In July 1958, a magnitude 8.3 earthquake in the Fairweather Fault shook the southern coast of Alaska. This event led to a massive landslide in Lituya Bay, triggering a devastating tsunami that swept through the narrow water and killed five people.
The huge wave flattened trees on the slopes surrounding the bay with a maximum height of 524 m above sea level – higher than the Empire State Building in New York (443 m). This is called the runup height – the height reached by the wave after making landfall.
“This is the largest wave ever recorded and witnessed by eyewitnesses,” said Hermann Fritz, a professor of civil and environmental engineering at the Georgia Institute of Technology who specializes in tsunamis and hurricanes. There are likely to be larger waves in Earth’s history, he added. This can be inferred from geological deposits, but they are still not well understood.

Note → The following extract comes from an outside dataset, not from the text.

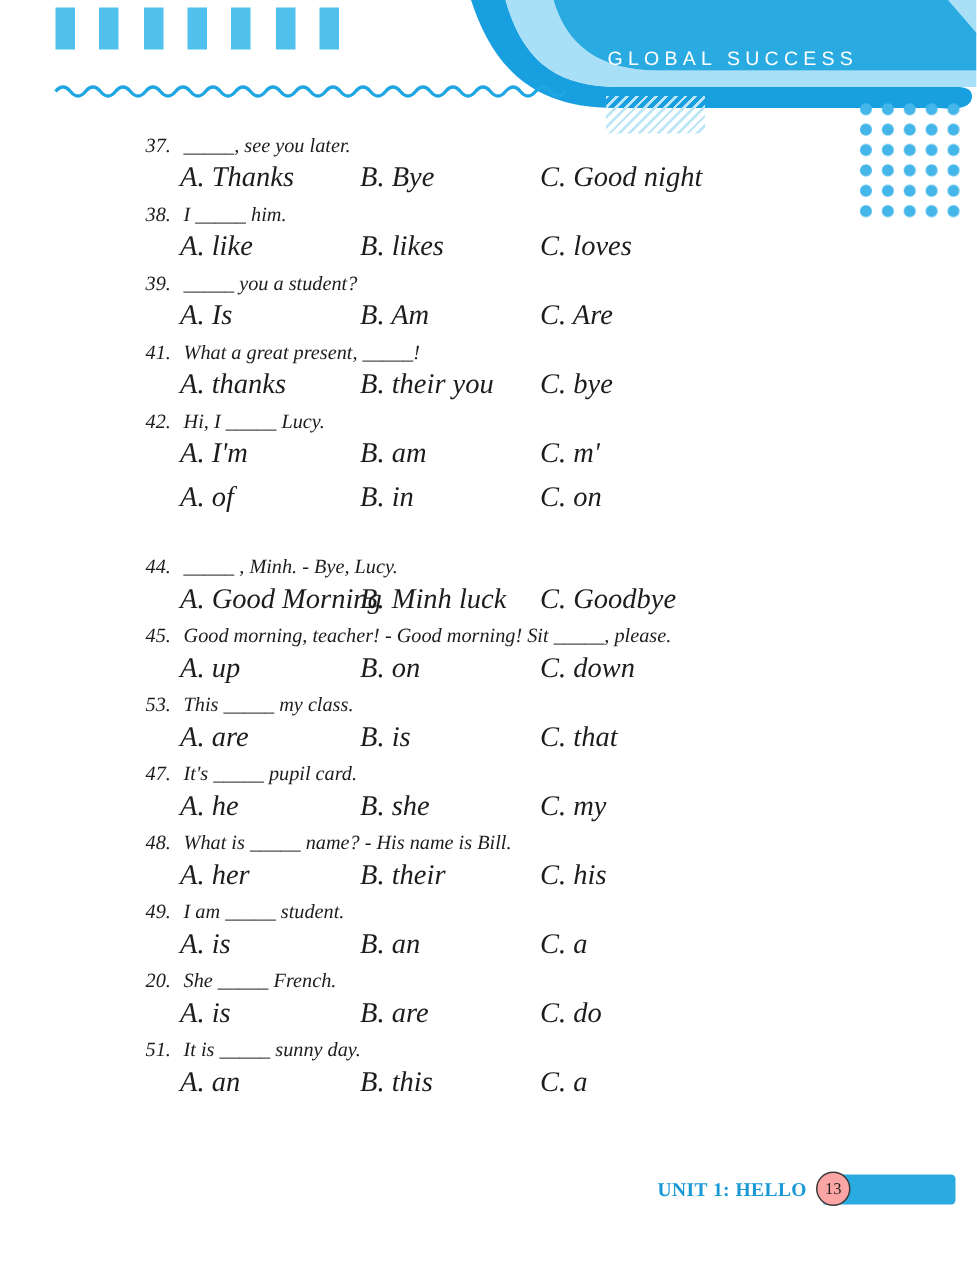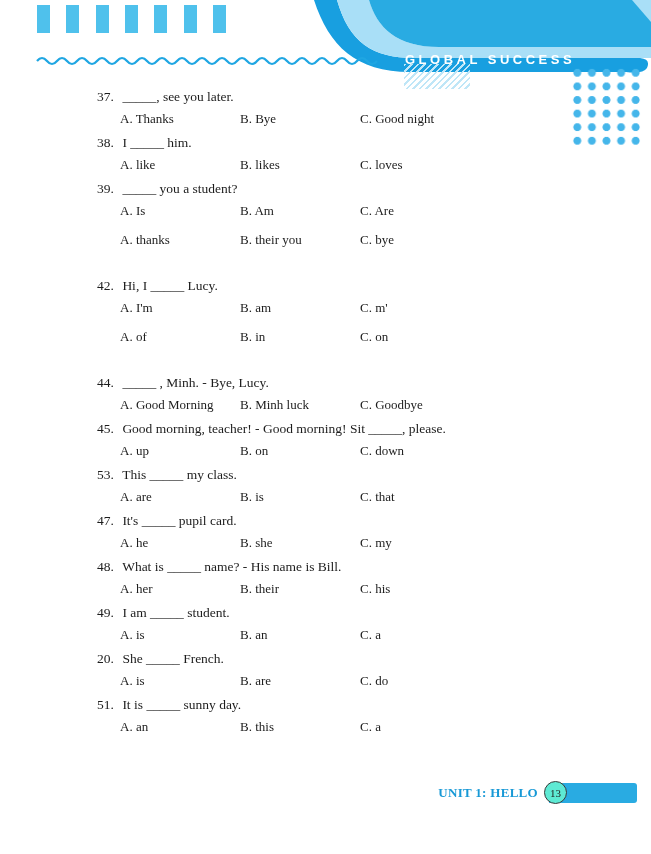"GLOBAL SUCCESS" .brand-text { font-weight: bold -> normal; margin-top: 21px -> none }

Fritz is the lead author of a study published in the journal Pure and Applied Geophysics 2009. This study reproduces the tsunami in Lituya Bay using a dedicated laboratory tank with a scale of 1:675 that simulates the shape of the bay.
The researchers estimate that, with the tsunami reaching this height, the initial landslide could have dumped about 30 million cubic meters of rock into Lituya Bay. The violent landslide provided the force to create the record-breaking wave, but the shape of the bay is the real reason the waves are so high, according to Fritz.

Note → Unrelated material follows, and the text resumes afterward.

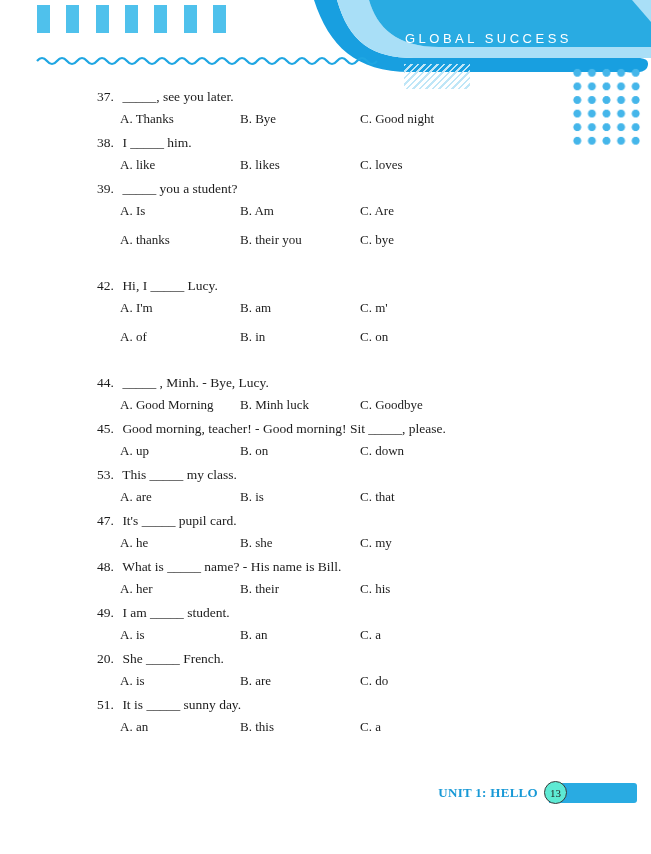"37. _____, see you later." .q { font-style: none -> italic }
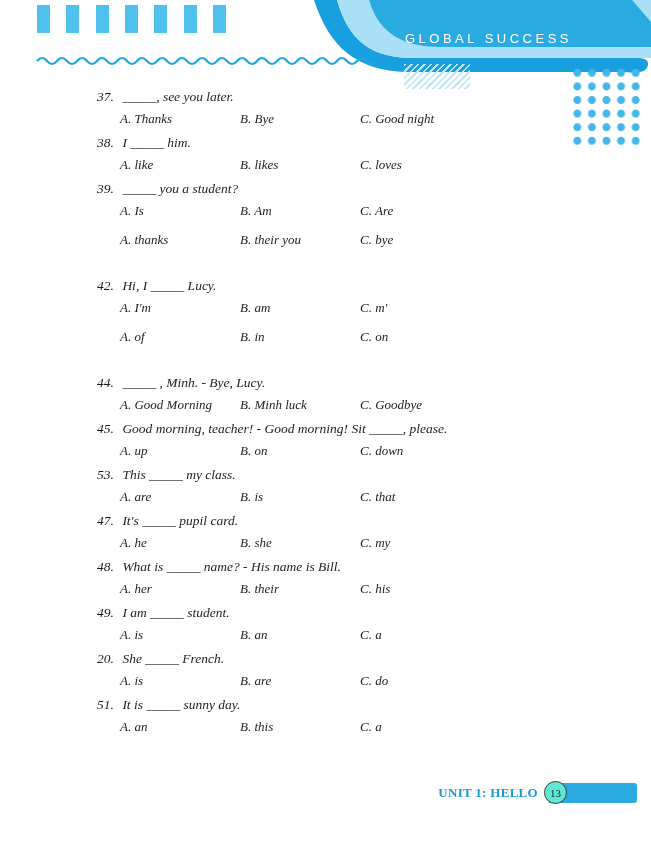"A. Thanks" .opts { font-size: 13px -> 19px }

Lituya is a fjord – a type of long, narrow coastal cove with steep slopes created by an ancient glacier. The bay is about 14.5 km long with the widest point being 3.2 km. This area has a maximum depth of 220 m and is connected to the Gulf of Alaska by a gap of 300 m wide. The landslide that caused the tsunami in 1958 occurred in Gilbert cove at the far end of the fjord, farthest from the sea.
During a typical landslide tsunami, the waves will radiate out in a fan pattern. But the narrow shape and steep slope of Lituya Bay, plus the starting position, caused the full force of the waves to pool in one direction. Since there was nowhere else to go, the water was pushed up the surrounding high mountain slopes. That’s why the 1958 tsunami reached such a high runup height, Fritz said.
This type of powerful wave is called a megatsunami. Tsunami tsunamis caused by landslides are much rarer than tectonic tsunamis caused by seafloor faults as tectonic plates move (e.g. the 2011 tsunami in Japan), accounting for more than 90% of the total, Fritz said. tsunami number.
Landslide tsunamis are much shorter-lived than tectonic tsunamis. “Mandslide tsunamis can be very large near the source but disintegrate quickly,” Fritz said. Meanwhile, tectonic tsunamis start as small waves, then travel great distances and increase in height as they reach the shore. During the 1958 Lituya Bay event, waves dropped to less than 100 m high when they reached the cleft and did not spread further into the Gulf of Alaska.
This is not the first tsunami of its kind to hit Lituya Bay. Geologists have found traces of smaller tsunamis in 1853, 1854 and 1936, but evidence of them was washed away by the super-tsunami, according to the Western States Seismological Policy Council (WSPC).
Some people survived the record-breaking tsunami despite being on boats in the bay when the landslide struck. They either overcame the wave or escaped through the mouth of the bay, the WSSPC said. About three weeks after the waves dissipated, Lituya Bay was deemed safe enough for researchers to survey. The researchers then described, up to millions of trees uprooted and floating in the bay.